非線型放物型偏微分方程式の解における空間的構造の自律的形成
【研究分野】大域解析学
【研究キーワード】
反応拡散方程式系 / パターン形成 / パターンの崩壊 / 解の爆発 / 活性因子,抑制因子 / スポット解の散乱現象 / スパイク解 / 活性因子・抑制因子 / 非常に薄い領域 / 反応拡散系 / 集中現象 / 特異摂動 / 軌道の極限集合 / 半線型楕円型偏微分方程式 / 領域の境界の曲率 / 安定性 / 界面 / 空間的構造
【研究成果の概要】
本研究課題は非線型放物型偏微分方程式の解の挙動の追跡を目指して推進されてきた.
研究代表者はWei-Ming Ni(ミネソタ大学)と鈴木香奈子と共同で,ギーラーとマインハルトによる活性因子-抑制因子型反応拡散系の解の挙動について研究し,次のことを解明した:(i)初期値が定数函数の場合,活性因子がそれ自身を生産する強さが抑制因子の生産を促す強さよりも大きいと,有限時間で爆発する解が存在する.爆発解には,活性因子だけが発散するものと抑制因子も同時に発散するものとがあり,前者は初期値を抑制因子が指定された値に収束するように選ぶことができる.(ii)活性因子の方程式が源泉項を含まない場合,活性因子がそれ自身よりも抑制因子の方を多く生産するならば,どの解も爆発することはない.また,パターンの崩壊,つまり解が原点に収束することが起こり得る.

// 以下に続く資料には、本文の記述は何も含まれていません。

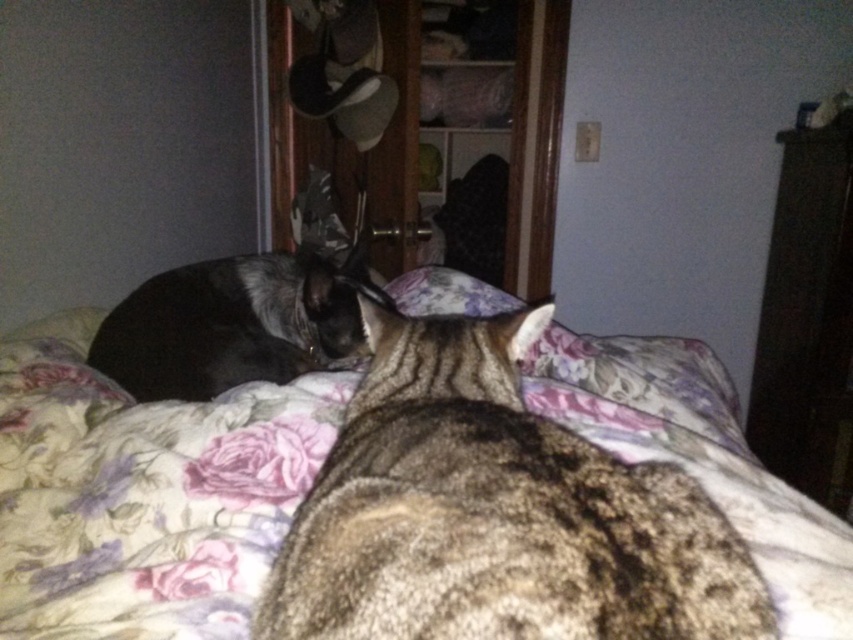
You are trying to decide whether to place a new rectangular decorative item on the dark wood dresser at right or on the tabby fur at left. Based on their widths, which surface would be more suitable for the item?

The tabby fur at left has a greater width than the dark wood dresser at right, so the tabby fur at left would be more suitable for placing the rectangular decorative item.

You are a cat owner who wants to ensure your cats have enough space to sleep comfortably. Given the scene described, can the tabby fur at left fit on the floral fabric bed at center without overcrowding?

The floral fabric bed at center is bigger than the tabby fur at left, so there should be enough space for the tabby fur at left to rest comfortably without overcrowding.

You are a cat owner trying to locate your cats on the bed. Based on the scene, where is the tabby fur at left in relation to the floral fabric bed at center?

The tabby fur at left is above the floral fabric bed at center because the bed is located below it.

西浦は,パルス解やスポット解の散乱現象を考察し,分水嶺解と呼ばれる,不安定な定常解または周期解の近傍での局所ダイナミクスと,解軌道の空間的な位置関係により,様々な入出力関係が形成されることを明らかにした.
柳田は,ある準線型放物型方程式に対し,初期値に応じて大域的増大解,進行波解,有限時間消滅解のいずれかに分類されることを示し,その漸近挙動や消滅時刻における解の振る舞いについて調べた.
小薗は,3次元非有界領域において,すべての平方可積分な初期値に対し強エネルギー不等式を満たすナビエ・ストークス方程式の弱解を構成できることを証明した.
反応拡散系の考えを初めて提唱したチューリングの論文が出版されて50年となるのを記念し,パターン形成レクチャーシリーズとして関連分野の講義を実施した.最終年度には研究成果の発表と討論のため国際研究集会「非線型放物型偏微分方程式における空間的構造の自律的形成」を開催した.